Gayet sıradan bir durumdur. Bir erkek seks esnasında, zamanında dışarı çekemedi kendini diye baba olabilir misal. bu kadar kolay kazanılacak bir ünvandır işte baba olmak. Babasını seven karakterlere bir ömür boyu babalarının sevgisiyle yaşamalarını diler, entry'nin devamını okumamalarını tavsiye ederim.

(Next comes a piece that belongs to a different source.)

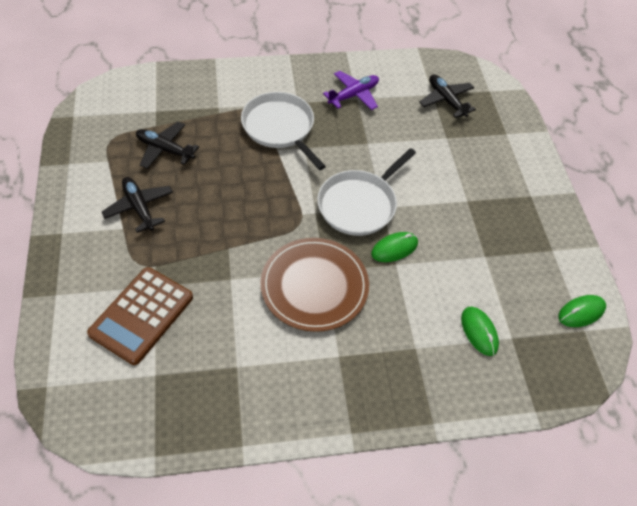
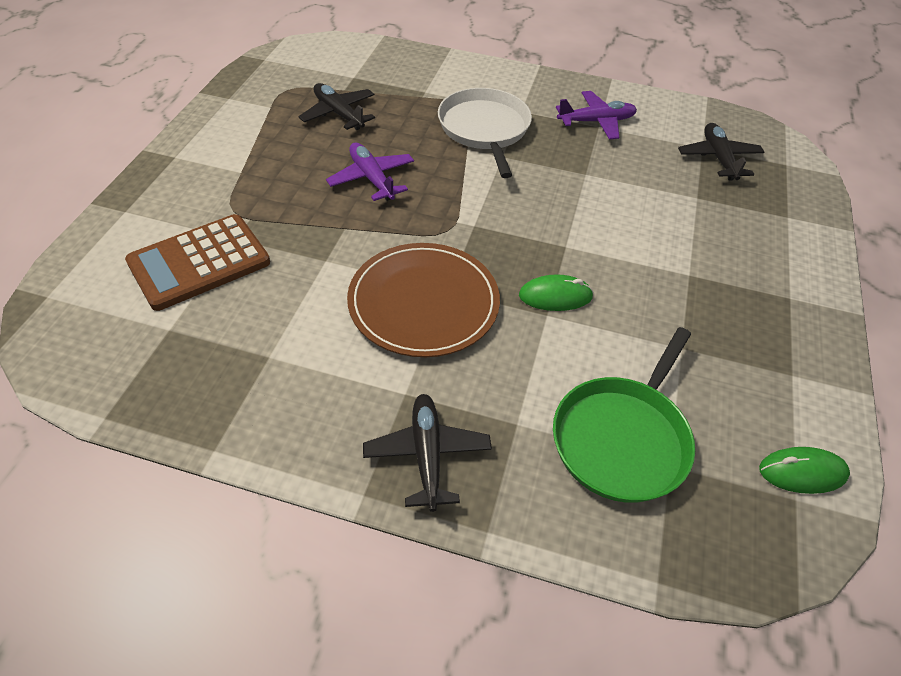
camera: 25 degrees right, 5 degrees down
black plane [102,177,173,233] -> black plane moved to [363,394,492,512]
white pan [317,148,416,236] -> none
green mouse [461,307,499,356] -> green pan [553,327,695,503]
none -> purple plane [326,143,414,201]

Genç erkeğin lise iki zamanları;
Hayatın tam dikkat edilmesi gereken seneler. güzel güzel kızlar geziyor etrafta. güneyi gösteren mal çoktan 4 bir yönü ezberlemiş. * kıpır kıpır insanın içi. kelimelerle anlatılmaz derler ya öyle. başka bir parlıyor güneş. yağmurlar başka, bulutlar başka. Sana göre okulun en güzel kızını sevdiğin dönemler. elde edermişsin, etmezmişin umrunda bile değil. içine girmek, orasını burasını yalamaklada ifade edebilcek bir sevgi değil. "bana gülümsesin yeter" sevgisi. işte tam o günlerde bir haber geliyor. Vefat etmiş baba. ilk başta tepki veremiyorsun. Dizilerde olur ya bu durum, gerçekmiş diyorsun. Eve gittiğinizde kalabalığı görünce yavaş yavaş anlıyosun durumu. Sigara içtiğini bilmeyen bir anneden, sigara içmeyen biri olarak sigara istiyip "al oğlum" cevabıyla karşılaşıyorsun. işte o zaman başlıyor hikaye;
14 yaşında bulunduğun ilin en güzel semtinden, en varoş semtine taşınmayla ilk karşılaşmanı yaşıyorsun babayla. Oldukça iyi yerlerde olman gereken bir aile pozisyonu var elinde koz olarak ve sen bu yaşa kadar hep prens gibi yaşayarak gelmişsin. Düşene vurulmaz, babamdır sonuçta havalarındasın ama akşam üstleri rutin bir şekilde valide ekmek almaya gönderirken "iyi akşamlar" dediğin dünyalar güzeli mahallenin kızı yok artık ya da bayramda camiden çıkar çıkmaz elini öptüğün bakkal amca ritüelleri.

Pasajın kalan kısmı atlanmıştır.